Spotrunner is a company with a very good basic premise: It’s hard to buy Television advertising if you are a small company. But separating out the idea from the company, I will not be surprised to see if the company bombs.
Venturebeat reports the company is raising another big round at a large valuation. Things going swimmingly right?
Every person I ask about how the company is going gives me a sly shrug. That there is something below the surface. They have raised roughly $50m so far, including a monster $40m round from every media dog and his mother.
Something about their progress just doesn’t pass the smell test, though. There is of course the fact that Lachlan Murdoch invested (who is not his Father’s son in media ways). There is the news that Joanne Bradford joined. And now, per the Venturebeat article, the news “that early investor Battery Ventures has proposed to sell a portion of shares — enough so that it will reap the full amount of its original investment plus a small profit.”
Zooming up to 40,000 feet, what is wrong with the company? There are two basic barriers/problems to the business:
1) It’s an ad network. You don’t own the viewer and the networks choke and dribble inventory they deem OK for you to sell. You get a small share of the revenue which gets ever smaller with scale (see case study in ad network economics, Overture before it was sold to Yahoo).
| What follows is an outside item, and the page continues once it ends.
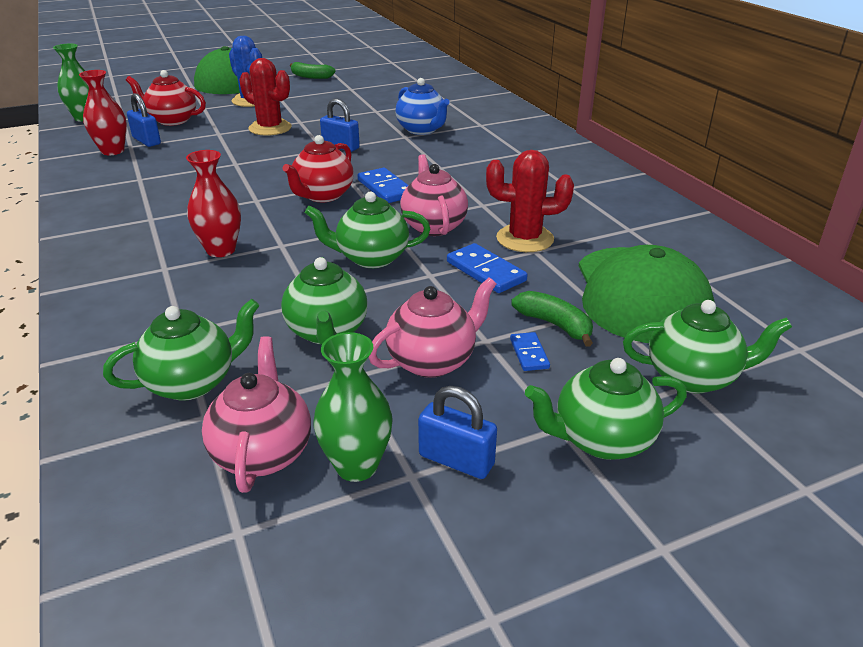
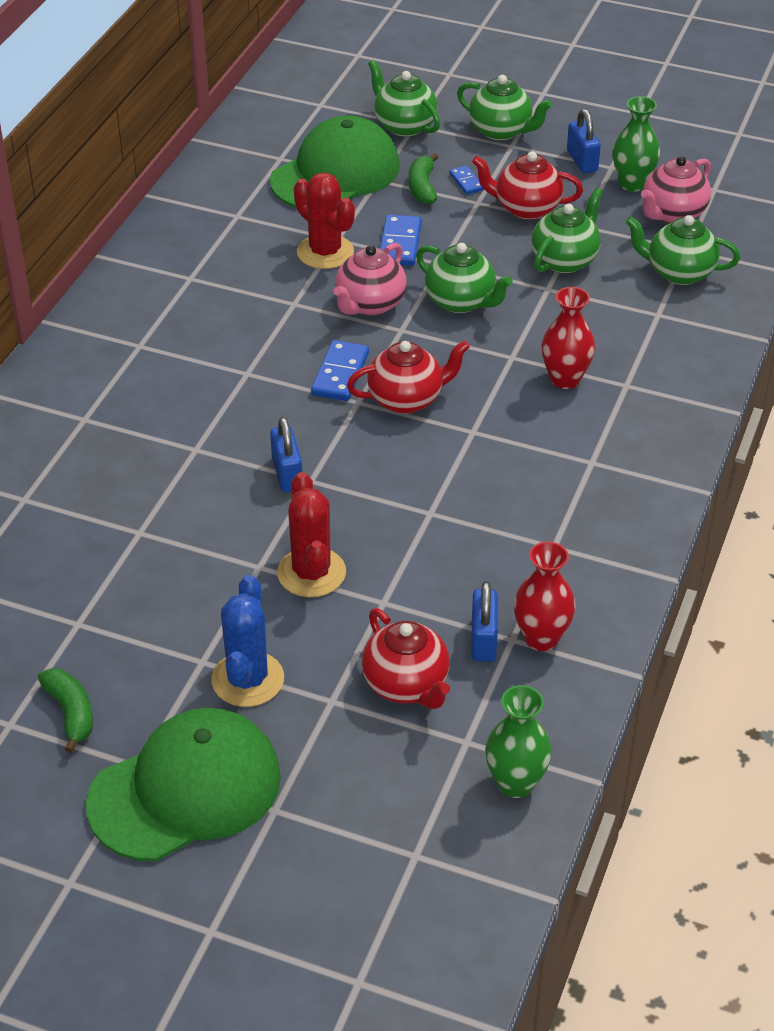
camera: 135 degrees left, 10 degrees up
(422, 130) = (158, 450): blue teapot -> none
(433, 361) = (526, 208): pink teapot -> red teapot
(529, 353) = (466, 182): blue domino -> blue domino turned 60 degrees counterclockwise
2) It’s really hard to make TV ads. Sure you have stock videos that can be tailored. The reason why search ads and not display took off in a self service way was that it is easy to create a text ad. Creating a rich media banner is harder. And creating a 30 sec TV spot is even harder. I know this is the central premise of the compay: To make this step dead easy. But even with the cost of video equipment and editing plummeting, it’s still a lot harder for people to be creative. That is, a few lines of text fine; 30 seconds of Ridley Scott inspired creativity, not so much.